I love recreating the magic of Santa Claus at Christmas time for my three boys, just as my mum did with me. But each year it becomes more and more stressful because the whole system is far more complicated now than it was ever meant to be. Why can’t it be more simple?!!
Okay, let’s start with writing letters to Santa. I don’t actually ever recall doing this as a child. Instead, I wished for a few small things or talked about them, and somehow Santa always got me stuff I liked. When my eldest two boys were little, I didn’t have to worry about letters because they couldn’t write (like my youngest who’s a toddler), but now it’s ALL about the letter and they think they can ask for whatever they like because Santa is magic and will make it happen (I blame movies, books and the Post Office for this). This year my six-year-old actually asked FOR A PHONE – I told him it was an inappropriate gift and even if he asked for it, Santa wouldn’t bring it.
When I was growing up presents from Santa used to be small toys, trinkets and treats and I felt so excited and grateful to get whatever I was given. The big stuff came from mum and dad and there was a good reason for this – it keeps it real! What if “Santa” can’t afford or even find whatever a child has asked for? I already know my first two boys will feel “ripped off” if they don’t get almost exactly what they wrote in their Santa letter, and they will probably compare presents with their friends and cousins and question why the big guy has appeared to favour someone more. It puts so much pressure on parents and I don’t even consider myself to be struggling financially! What about all of those children who perhaps don’t have parents or are from really poor families? It must be terrible when those kids feel like Santa doesn’t care much for them because Jimmy down the street got an iPad and they only got a tennis ball (or nothing at all!).
Read more about children and Santa:
- “Santa is watching!” The funny little white lies we all tell our kids
- Keeping the magic alive – what to say when your child asks if Santa is real
- Social worker’s plea to parents not to give expensive Santa gifts goes viral
Adding to the confusion and questions I get around the mystery of Santa are all the different Saint Nicks that pop up everywhere.
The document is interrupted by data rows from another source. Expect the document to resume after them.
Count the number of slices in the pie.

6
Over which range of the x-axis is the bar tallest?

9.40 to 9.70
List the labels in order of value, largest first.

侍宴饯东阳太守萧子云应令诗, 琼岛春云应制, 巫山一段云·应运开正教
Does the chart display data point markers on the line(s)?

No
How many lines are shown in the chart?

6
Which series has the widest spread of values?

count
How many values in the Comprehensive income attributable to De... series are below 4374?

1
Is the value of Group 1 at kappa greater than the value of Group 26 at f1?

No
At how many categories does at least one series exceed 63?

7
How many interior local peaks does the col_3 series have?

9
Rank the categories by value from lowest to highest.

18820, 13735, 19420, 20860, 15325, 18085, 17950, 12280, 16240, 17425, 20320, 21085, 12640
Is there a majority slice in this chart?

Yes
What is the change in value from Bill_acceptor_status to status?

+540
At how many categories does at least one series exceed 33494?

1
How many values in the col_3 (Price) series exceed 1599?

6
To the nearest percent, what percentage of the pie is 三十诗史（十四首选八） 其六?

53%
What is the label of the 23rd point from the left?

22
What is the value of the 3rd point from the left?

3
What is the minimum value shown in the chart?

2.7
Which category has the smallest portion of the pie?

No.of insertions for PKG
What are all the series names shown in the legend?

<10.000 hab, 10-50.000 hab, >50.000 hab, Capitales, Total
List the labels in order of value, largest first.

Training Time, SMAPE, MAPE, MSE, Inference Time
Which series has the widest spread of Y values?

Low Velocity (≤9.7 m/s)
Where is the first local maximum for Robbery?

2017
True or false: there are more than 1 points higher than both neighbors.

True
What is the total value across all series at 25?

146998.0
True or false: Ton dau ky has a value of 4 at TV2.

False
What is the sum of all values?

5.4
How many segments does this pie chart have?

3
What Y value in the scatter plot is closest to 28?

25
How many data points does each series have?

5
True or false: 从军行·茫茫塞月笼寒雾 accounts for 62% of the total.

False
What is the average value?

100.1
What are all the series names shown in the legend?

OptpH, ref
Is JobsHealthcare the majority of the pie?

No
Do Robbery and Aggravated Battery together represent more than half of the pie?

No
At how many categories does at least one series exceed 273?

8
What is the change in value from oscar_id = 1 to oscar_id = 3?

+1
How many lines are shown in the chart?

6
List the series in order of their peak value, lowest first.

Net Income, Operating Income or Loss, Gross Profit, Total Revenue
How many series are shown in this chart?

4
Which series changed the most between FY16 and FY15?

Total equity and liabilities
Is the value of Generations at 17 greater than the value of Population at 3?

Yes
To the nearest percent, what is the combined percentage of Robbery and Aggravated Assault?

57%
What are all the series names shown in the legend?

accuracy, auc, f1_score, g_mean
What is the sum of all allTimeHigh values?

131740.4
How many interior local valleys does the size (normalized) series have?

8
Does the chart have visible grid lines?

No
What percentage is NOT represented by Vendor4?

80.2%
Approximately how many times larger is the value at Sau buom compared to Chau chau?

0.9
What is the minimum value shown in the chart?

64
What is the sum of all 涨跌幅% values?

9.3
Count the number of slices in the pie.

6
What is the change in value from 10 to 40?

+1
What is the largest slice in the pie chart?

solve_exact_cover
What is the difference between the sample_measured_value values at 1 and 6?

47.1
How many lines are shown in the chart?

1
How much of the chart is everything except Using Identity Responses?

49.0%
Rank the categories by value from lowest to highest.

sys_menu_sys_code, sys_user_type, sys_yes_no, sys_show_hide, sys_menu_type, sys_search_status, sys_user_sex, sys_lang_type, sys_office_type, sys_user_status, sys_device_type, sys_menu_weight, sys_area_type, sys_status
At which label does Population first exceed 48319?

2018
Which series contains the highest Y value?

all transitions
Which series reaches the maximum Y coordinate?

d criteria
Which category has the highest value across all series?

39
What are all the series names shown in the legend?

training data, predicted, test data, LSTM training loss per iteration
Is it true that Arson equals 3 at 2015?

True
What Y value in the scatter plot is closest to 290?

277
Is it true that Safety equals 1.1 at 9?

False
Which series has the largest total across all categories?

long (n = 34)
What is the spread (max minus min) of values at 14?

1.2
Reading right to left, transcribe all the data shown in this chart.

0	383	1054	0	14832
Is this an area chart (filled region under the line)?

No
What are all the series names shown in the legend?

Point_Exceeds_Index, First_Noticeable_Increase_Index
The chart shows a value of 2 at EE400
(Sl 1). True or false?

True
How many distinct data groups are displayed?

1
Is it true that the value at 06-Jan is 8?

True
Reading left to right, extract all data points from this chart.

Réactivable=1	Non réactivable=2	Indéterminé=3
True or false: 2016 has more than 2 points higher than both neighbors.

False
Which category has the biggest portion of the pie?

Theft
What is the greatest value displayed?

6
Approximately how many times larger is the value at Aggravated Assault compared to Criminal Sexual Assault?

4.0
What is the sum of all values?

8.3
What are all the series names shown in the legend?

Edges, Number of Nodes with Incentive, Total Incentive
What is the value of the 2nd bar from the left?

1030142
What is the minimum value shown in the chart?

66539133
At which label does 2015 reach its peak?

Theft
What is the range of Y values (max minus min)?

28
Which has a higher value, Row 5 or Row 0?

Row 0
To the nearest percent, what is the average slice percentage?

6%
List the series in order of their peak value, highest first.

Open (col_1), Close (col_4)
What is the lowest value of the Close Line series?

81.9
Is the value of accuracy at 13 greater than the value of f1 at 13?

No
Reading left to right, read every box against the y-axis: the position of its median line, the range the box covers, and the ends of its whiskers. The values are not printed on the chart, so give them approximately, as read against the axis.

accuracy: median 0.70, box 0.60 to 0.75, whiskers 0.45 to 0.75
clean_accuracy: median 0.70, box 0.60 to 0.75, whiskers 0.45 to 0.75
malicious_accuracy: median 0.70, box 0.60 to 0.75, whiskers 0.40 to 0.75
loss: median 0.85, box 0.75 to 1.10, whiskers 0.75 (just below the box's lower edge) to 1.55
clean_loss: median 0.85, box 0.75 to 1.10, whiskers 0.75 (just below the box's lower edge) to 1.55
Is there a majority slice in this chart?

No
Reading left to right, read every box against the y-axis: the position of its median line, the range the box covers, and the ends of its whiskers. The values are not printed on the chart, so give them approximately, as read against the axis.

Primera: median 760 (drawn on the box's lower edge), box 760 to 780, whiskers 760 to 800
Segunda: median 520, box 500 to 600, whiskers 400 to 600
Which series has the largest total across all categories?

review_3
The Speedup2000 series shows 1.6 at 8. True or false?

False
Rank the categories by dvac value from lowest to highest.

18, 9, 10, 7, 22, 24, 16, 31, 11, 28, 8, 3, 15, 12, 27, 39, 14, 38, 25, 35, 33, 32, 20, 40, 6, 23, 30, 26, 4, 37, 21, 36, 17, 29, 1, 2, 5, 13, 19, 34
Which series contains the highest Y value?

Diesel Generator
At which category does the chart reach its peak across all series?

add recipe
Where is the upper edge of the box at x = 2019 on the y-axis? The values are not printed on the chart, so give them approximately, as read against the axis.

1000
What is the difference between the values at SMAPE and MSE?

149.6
I don’t remember shopping mall Santas appearing so early in November when I was little, and certainly not everywhere you went. There’s a jolly fat guy at every shopping centre pretty much straight after Halloween, and then more appear at other things like preschool end of year concerts and local carol nights. I’ve explained to my bigger boys that they’re Santa’s helpers and not the real deal (anyone can tell those beards are fake), but it just feels a bit too much with everyone trying to jump on the ho bandwagon and I swear it’s going to lead to my boys discovering the truth.
Thanks to modern technology we now have things like Santa apps where you can send him a message and get a phone call back (so obviously fake), naughty and nice meters, or track his movements on Christmas Eve to see where his sleigh is at. And there are Facebook pages and other stuff too. I know the idea behind all of these things is to help make it more magical for kids (and profitable for companies!), but in my opinion, it’s just too much. Why can’t it go back to being simple? I still found it magical!
We need a manual
Somehow I think the Santa system is only going to get more confusing. I know time is limited with my eldest (eight and a half is the average age that they start to get wise apparently), but my youngest is only two so I’ve got quite a few more years to keep up this charade! Can someone please just create a Christmas manual for us parents already? This way at least there will be no more guesswork, everyone will be doing the same things so it will be fair to all children – no matter how rich or poor their families are – and the magic will be more likely to remain for longer. Hiding the presents before Christmas and then sneaking them in on Christmas Eve is hard enough as it is without all the other hoo-ha!